**Written problem 1**
State how many lines of the listing contain the string "kern", giving only the number.

**Passage to read**
It is so easy, even i can prove it. $3xyz(x+y+z)\le (xy+yz+zx)^2\le (x^2+y^2+z^2)^2=1$

0≤(a-b)^2+(b-c)^2+(c-a)^2 therefore ab+bc+ca ≤ a^2+b^2+c^2.hence 3(ab+bc+ca) ≤ (a+b+c)^2 if a=xy , b=yz , c=zx 3xyz(x+y+z) ≤ (xy+yz+zx)^2 ≤ (x^2+y^2+z^2)^2 = 1

To #2: 　　Sorry but I am not quite familiar with the inequality you use. Would you mind explaining how to get '$ 3xyz(x+y+z)\le (xy+yz+zx)^{2}$'? 　　I get it by: 　　　　$3(1/xy+1/yz+1/zx)\le (1/x+1/y+1/z)^2$ 　　　　$ \Leftarrow 1/xy+1/yz+1/zx\le 1/x^2+1/y^2+1/z^2$ To #3: 　　Sorry but I am puzzled with the 'hence' you use at line3 because $3(a^2+b^2+c^2)\ge(a+b+c)^2$.

**Written problem 2**
Carry on the forum thread about proving the inequality, picking up right after its last post.

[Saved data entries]
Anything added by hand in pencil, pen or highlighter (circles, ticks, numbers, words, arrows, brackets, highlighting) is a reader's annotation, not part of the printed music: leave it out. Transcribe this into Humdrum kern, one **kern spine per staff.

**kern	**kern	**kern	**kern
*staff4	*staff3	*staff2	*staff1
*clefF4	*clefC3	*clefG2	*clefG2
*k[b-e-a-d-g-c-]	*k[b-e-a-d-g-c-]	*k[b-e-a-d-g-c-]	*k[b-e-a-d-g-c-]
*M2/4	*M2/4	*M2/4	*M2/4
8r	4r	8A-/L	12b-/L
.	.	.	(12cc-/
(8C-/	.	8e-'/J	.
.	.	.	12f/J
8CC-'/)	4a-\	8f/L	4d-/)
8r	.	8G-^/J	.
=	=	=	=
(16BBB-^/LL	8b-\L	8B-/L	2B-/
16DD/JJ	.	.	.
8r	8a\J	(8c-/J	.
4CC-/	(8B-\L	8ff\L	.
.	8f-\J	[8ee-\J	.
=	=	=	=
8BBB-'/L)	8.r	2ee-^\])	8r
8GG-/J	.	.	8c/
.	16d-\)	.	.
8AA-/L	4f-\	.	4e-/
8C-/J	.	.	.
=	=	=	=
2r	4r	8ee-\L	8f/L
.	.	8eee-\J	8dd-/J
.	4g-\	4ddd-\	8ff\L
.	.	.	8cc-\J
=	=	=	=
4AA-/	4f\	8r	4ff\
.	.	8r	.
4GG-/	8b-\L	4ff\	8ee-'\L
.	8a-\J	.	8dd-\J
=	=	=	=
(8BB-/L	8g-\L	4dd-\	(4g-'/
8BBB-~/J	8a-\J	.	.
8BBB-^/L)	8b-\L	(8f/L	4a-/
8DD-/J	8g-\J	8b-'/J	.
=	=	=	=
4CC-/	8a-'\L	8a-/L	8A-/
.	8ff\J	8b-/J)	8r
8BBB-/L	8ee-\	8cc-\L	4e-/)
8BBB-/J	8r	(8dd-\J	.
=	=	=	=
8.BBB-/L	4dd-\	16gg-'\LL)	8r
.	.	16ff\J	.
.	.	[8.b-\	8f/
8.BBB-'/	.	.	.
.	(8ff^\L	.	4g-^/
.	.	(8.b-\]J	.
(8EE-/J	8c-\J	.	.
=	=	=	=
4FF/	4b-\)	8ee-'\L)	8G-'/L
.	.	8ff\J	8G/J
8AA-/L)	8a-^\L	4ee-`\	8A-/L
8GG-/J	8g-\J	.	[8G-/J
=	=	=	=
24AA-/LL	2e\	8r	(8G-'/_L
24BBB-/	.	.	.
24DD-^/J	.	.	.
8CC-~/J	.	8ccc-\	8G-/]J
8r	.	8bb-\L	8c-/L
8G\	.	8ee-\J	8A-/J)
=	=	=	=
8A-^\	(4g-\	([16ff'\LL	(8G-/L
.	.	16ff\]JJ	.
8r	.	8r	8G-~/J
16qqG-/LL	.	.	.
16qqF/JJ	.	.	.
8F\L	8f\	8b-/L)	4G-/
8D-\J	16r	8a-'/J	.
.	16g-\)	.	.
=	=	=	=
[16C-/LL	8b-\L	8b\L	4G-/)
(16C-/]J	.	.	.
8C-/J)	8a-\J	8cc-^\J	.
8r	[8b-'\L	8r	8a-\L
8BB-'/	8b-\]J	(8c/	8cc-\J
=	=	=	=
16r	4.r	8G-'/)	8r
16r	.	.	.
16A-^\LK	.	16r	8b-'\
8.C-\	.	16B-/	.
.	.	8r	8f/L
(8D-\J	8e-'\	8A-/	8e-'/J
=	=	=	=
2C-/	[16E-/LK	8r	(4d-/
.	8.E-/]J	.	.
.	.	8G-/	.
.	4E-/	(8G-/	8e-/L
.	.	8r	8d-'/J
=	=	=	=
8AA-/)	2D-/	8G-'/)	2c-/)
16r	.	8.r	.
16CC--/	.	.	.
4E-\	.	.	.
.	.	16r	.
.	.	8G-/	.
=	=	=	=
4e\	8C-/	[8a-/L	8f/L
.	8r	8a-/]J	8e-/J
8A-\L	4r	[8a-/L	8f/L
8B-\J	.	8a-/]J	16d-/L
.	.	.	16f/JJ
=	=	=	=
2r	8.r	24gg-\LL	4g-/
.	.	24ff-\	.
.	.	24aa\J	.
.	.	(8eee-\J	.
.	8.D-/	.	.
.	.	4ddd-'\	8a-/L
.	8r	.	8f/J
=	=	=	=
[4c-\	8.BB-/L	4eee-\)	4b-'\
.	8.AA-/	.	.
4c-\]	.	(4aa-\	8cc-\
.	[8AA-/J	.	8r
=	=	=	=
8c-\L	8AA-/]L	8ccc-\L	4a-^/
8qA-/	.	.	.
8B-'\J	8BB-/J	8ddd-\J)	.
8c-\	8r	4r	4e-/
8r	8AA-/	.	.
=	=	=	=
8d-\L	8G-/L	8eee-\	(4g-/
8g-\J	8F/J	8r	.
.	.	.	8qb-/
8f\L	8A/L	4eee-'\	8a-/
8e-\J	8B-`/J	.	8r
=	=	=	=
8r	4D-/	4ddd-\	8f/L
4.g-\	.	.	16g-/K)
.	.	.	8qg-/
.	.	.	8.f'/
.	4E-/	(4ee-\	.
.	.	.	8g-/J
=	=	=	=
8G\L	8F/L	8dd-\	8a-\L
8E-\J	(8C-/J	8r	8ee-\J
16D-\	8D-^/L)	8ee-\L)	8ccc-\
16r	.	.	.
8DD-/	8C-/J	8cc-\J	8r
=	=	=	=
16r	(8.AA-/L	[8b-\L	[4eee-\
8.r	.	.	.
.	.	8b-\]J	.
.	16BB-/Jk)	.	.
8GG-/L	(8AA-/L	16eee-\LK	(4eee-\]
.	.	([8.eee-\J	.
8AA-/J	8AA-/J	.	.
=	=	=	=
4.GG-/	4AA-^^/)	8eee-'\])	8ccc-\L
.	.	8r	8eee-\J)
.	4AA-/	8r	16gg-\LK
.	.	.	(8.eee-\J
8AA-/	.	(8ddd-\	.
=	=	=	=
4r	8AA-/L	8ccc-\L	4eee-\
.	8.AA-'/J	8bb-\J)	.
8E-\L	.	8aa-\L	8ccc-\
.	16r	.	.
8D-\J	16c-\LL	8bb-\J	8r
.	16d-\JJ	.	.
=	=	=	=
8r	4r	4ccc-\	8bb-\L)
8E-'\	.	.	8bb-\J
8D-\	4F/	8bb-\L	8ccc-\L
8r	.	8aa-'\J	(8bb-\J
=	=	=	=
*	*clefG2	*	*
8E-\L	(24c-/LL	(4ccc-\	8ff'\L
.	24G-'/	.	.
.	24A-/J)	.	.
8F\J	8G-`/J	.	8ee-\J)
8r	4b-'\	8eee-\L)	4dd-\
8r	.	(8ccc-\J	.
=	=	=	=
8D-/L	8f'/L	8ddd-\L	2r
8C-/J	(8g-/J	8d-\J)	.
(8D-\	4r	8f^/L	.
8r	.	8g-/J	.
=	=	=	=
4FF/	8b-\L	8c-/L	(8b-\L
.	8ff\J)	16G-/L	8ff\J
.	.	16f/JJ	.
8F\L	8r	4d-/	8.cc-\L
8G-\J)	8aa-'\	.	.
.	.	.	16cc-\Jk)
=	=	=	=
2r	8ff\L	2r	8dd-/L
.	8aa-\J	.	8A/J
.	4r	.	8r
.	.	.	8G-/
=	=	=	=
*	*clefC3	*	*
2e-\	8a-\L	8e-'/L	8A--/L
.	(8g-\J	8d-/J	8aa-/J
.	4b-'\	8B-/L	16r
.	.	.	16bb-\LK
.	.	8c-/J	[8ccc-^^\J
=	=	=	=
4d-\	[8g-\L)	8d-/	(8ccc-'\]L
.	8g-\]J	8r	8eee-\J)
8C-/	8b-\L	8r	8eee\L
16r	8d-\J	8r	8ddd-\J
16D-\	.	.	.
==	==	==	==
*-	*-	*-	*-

**Written reply 1**
2

**Written reply 2**
Hi! tuarek just added $2(ab+bc+ca)$ to the both sides of his inequality,i think the "hence" is clear now!

ArrowRowe wrote: To #2: 　　Sorry but I am not quite familiar with the inequality you use. Would you mind explaining how to get '$ 3xyz(x+y+z)\le (xy+yz+zx)^{2}$'?. that's a known inequality. by substituting $xy=a, yz=b, zx=c$, you can easily show the inequality is equivalent to $3(ab+bc+ca)\le (a+b+c)^2$ which is easy

Oh please forgive me... Thanks a lot for your patience!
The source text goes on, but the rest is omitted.